Das Hörgeschehen wird von in lyrischer Form vorgetragenen "Kommentaren" begleitet, Ansagen verkünden die Hörszenen und grenzen sie von einander ab. Lydia Mischkulnik: "Geräusche, die beim ersten Hinhören keine Bedeutung haben, gewinnen später an Bedeutung. Jedes Geräusch, jede Szene erzählt eine Geschichte und verweist zugleich auf das Ganze, auf alle anderen Hörszenen".

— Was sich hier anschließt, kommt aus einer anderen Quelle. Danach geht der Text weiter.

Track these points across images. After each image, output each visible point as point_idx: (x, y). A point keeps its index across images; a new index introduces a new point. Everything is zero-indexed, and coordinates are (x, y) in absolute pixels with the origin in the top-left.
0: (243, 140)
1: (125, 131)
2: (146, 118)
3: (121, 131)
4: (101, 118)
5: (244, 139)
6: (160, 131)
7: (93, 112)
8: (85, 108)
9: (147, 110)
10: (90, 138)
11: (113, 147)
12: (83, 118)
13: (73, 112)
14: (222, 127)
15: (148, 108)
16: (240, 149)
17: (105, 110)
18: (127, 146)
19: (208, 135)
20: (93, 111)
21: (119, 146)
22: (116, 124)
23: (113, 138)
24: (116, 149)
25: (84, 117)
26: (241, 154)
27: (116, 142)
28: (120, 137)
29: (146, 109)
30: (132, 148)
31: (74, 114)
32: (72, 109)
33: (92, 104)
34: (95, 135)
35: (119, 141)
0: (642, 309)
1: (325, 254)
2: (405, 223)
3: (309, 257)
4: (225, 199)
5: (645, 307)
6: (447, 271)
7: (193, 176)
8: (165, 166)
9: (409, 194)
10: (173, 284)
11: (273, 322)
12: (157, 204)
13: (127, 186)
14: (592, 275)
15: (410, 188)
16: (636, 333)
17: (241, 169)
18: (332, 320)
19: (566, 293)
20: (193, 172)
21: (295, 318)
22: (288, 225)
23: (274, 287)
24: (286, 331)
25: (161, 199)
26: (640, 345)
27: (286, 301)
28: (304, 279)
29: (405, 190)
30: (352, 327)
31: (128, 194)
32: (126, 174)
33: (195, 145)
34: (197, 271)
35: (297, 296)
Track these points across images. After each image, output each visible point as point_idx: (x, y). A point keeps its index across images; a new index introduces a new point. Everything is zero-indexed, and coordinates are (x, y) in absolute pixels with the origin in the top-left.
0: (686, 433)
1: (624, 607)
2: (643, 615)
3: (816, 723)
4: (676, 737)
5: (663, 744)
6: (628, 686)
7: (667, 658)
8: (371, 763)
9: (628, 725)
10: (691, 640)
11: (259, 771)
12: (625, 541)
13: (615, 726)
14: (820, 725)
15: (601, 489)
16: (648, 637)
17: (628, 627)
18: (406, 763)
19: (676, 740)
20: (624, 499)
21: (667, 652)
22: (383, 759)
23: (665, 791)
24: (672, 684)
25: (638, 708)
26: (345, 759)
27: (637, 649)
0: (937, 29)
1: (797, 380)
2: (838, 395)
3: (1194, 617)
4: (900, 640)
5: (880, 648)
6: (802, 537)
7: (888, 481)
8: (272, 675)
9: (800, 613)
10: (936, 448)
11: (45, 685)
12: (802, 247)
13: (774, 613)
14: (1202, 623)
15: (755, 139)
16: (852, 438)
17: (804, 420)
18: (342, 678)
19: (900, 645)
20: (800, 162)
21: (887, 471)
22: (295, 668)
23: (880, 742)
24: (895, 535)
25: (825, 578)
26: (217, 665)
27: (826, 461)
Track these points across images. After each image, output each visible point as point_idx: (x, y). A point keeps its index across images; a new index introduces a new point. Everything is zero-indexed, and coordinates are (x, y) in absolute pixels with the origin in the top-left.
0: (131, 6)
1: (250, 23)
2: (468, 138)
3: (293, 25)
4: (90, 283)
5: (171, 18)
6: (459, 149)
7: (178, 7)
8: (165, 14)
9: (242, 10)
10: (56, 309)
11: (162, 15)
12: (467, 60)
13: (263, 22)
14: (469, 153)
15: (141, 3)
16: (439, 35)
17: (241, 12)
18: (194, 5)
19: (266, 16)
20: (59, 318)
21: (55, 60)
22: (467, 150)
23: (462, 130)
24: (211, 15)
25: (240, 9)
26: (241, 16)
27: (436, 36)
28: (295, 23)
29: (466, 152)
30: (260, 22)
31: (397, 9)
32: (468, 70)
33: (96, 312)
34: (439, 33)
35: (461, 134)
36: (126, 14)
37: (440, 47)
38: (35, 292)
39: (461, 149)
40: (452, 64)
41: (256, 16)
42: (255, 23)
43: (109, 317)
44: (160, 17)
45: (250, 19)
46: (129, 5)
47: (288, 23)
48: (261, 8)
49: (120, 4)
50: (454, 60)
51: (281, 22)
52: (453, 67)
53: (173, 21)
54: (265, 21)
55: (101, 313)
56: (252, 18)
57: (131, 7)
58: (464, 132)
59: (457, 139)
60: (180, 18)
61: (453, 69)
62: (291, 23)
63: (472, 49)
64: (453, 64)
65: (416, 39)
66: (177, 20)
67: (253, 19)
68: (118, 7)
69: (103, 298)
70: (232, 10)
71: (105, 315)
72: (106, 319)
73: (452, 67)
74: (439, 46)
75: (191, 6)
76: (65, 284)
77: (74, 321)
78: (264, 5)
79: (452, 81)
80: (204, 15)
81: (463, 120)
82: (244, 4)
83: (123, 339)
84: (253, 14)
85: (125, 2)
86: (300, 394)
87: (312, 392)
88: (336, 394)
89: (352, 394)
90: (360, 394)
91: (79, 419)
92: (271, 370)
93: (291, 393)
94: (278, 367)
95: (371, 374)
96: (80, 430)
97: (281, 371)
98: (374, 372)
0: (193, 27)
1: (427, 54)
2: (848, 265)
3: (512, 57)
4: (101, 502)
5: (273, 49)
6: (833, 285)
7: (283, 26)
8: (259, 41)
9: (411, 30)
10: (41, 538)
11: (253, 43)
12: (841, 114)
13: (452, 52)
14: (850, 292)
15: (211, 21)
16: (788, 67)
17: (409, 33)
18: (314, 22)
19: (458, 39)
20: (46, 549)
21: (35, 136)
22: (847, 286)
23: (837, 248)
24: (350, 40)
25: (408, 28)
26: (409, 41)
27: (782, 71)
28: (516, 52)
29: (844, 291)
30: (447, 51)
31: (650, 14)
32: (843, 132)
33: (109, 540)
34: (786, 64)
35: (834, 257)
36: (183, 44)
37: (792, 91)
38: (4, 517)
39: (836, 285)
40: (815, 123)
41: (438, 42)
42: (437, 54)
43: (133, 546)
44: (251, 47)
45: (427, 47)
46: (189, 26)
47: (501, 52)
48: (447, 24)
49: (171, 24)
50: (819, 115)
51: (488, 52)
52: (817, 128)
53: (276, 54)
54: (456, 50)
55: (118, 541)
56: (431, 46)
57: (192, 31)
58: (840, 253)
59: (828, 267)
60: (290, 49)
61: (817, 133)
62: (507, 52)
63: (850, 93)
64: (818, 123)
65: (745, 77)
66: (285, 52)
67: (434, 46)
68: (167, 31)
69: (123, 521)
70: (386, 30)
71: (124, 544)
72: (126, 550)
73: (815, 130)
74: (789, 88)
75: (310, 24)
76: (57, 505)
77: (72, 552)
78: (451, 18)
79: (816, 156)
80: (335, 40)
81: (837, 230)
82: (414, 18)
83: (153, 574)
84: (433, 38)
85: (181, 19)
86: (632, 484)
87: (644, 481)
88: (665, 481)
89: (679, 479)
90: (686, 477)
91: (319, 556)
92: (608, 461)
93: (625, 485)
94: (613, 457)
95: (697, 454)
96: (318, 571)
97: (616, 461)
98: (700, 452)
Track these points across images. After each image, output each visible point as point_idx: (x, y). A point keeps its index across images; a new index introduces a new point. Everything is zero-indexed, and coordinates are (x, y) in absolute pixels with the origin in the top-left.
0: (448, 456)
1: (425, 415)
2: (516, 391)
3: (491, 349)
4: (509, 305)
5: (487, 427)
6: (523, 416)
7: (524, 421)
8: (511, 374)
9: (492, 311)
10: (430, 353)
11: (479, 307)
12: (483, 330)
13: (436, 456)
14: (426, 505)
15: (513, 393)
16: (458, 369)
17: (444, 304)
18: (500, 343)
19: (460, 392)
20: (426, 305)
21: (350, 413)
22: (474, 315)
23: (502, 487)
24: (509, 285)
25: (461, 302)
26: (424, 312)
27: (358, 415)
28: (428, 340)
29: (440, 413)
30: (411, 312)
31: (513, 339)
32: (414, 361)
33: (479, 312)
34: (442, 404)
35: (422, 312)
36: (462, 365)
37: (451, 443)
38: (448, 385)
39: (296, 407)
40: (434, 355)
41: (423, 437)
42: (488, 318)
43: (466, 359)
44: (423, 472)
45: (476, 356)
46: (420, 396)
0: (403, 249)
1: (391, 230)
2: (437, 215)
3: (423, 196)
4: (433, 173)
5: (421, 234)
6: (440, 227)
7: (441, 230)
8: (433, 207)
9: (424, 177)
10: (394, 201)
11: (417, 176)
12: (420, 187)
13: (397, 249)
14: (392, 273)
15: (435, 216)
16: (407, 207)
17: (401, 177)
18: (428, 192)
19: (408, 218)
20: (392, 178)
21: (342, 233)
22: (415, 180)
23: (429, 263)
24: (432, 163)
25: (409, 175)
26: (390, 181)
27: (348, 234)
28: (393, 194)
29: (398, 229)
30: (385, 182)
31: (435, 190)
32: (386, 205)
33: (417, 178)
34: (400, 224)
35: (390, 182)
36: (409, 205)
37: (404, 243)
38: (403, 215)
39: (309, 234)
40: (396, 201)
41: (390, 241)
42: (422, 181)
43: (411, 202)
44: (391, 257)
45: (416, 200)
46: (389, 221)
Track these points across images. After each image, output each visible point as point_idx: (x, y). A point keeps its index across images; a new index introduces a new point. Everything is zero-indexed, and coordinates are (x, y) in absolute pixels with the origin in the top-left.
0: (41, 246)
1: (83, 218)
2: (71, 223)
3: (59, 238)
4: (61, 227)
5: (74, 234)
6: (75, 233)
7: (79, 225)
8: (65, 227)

Im Mittelteil überwinden Taubstumme ihre Stille durch das Medium ihrer Sprache: jedes Klatschen, Fingerreiben, jeder Laut ein Wort, ein Halbsatz von Bedeutung. Im dritten und letzten Teil des Stücks übersetzen zwei Sprecher - der "Sager" und die "Sagerin" - Geräusche und Laute in Sprache. Sie präsentieren diese "Nacherzählung" der in szenische Bilder gefaßten Geräusche, Laute und verbalen Äußerungen als Poesie, als detailgetreue Klang- und Lautmalerei. Dank ihrer rhythmischen Struktur gestaltet sie sich zu einer "musikalischen Zusammenfassung" der akustischen Szenenfolge. Erinnerungen und Assoziationen werden erweckte: sie verweisen auf das zuvor Gehörte, bzw. auf die dazugehörigen Quellen von Geräuschen, Lauten und Klängen. Damit schließt sich der Kreis: "in "Lärm der Stille" werden alle akustischen Elemente - vom Naturgeräusch bis zur Sprache der Lyrik - im großen Bogen zusammengeschlossen" (die Autorin).